Selon une source industrielle, le revirement surprise de l'Arabie saoudite concernant ses ambitions en matière d'expansion pétrolière a été préparé pendant au moins six mois, après que Riyad a conclu que sa vaste capacité de réserve était suffisante pour approvisionner les marchés en cas de crise et que de nouveaux investissements dans de nouveaux gisements n'auraient aucun sens d'un point de vue économique.

Le ministère saoudien de l'énergie a ordonné mardi au géant pétrolier Aramco de mettre fin à ses projets visant à porter sa capacité maximale durable à 13 millions de barils par jour (bpj), revenant ainsi à l'objectif précédent de 12 millions de bpj.
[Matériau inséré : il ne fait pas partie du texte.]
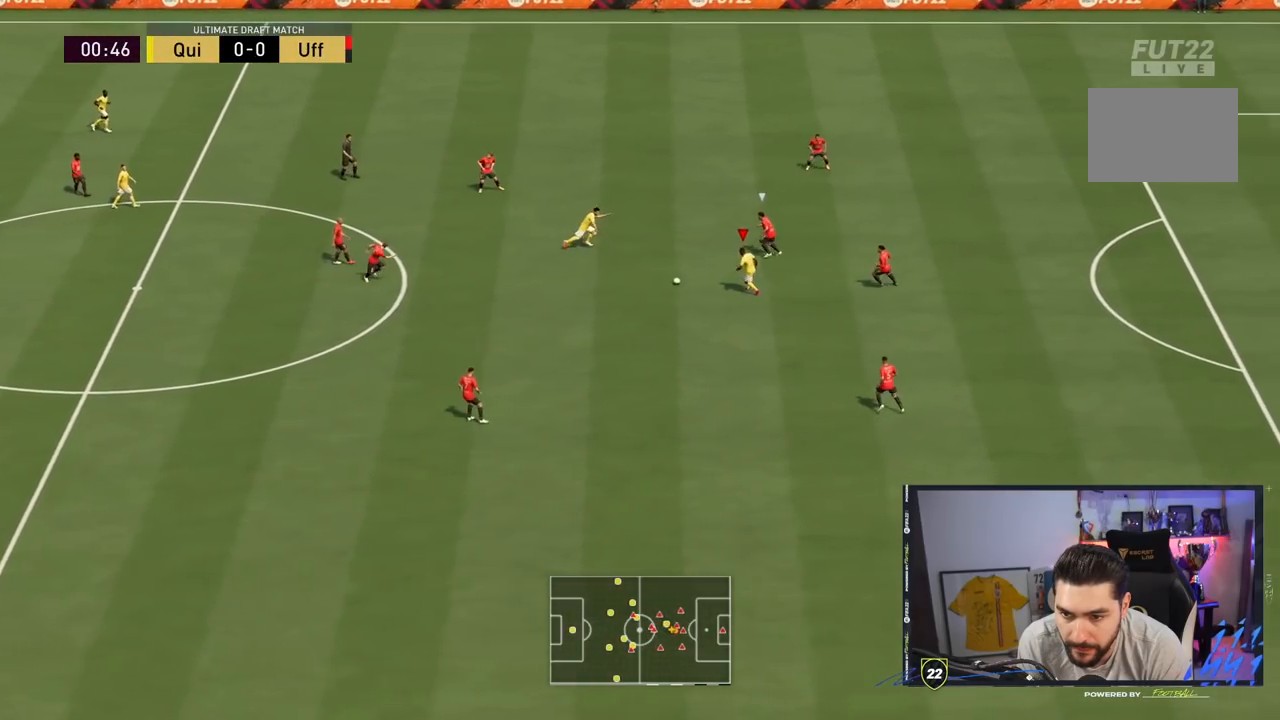
{"dt_ms": 500, "buttons": [], "left_stick": "down", "right_stick": "center", "events": []}
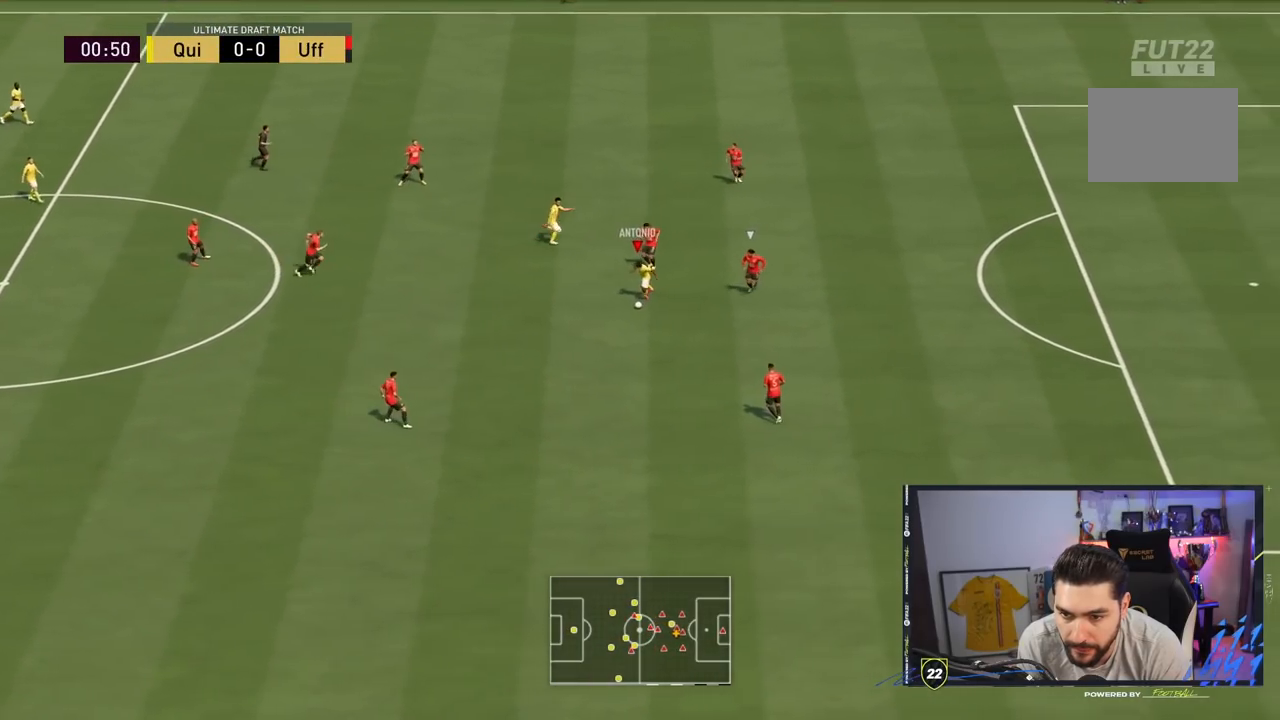
{"dt_ms": 500, "buttons": [], "left_stick": "up", "right_stick": "center", "events": [[100, "L1", "down"], [100, "left_stick", "up"], [133, "R1", "down"], [333, "L1", "up"], [400, "R1", "up"]]}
Le royaume est le plus grand exportateur de pétrole au monde et pompe environ 9 millions de bpj, bien en dessous de sa capacité après plusieurs réductions de production coordonnées avec l'Organisation des pays exportateurs de pétrole (OPEP), dirigée de facto par l'Arabie saoudite, et ses alliés.

Avec environ 3 millions de bpj de capacité en réserve, il a été estimé qu'une grande partie de cette capacité n'était pas monétisée, a déclaré la source industrielle.

"Je pense que la gestion des prix est la priorité pour 2024 et 2025", a déclaré une deuxième personne au fait du dossier.

"Il s'agit d'un report et les négociations reprendront probablement à une date ultérieure", a ajouté cette personne. "Cela n'a aucune incidence sur la vision de la demande à long terme.

Selon les deux sources, la décision a été prise par la direction de l'entreprise.

Le bureau de communication du gouvernement saoudien et le ministère de l'énergie n'ont pas immédiatement répondu aux demandes de commentaires.

"Nous pensons que la décision est principalement liée à des perspectives d'offre plus résistantes plutôt qu'à un changement de point de vue sur la demande", a déclaré Barclays dans une note datée de mercredi.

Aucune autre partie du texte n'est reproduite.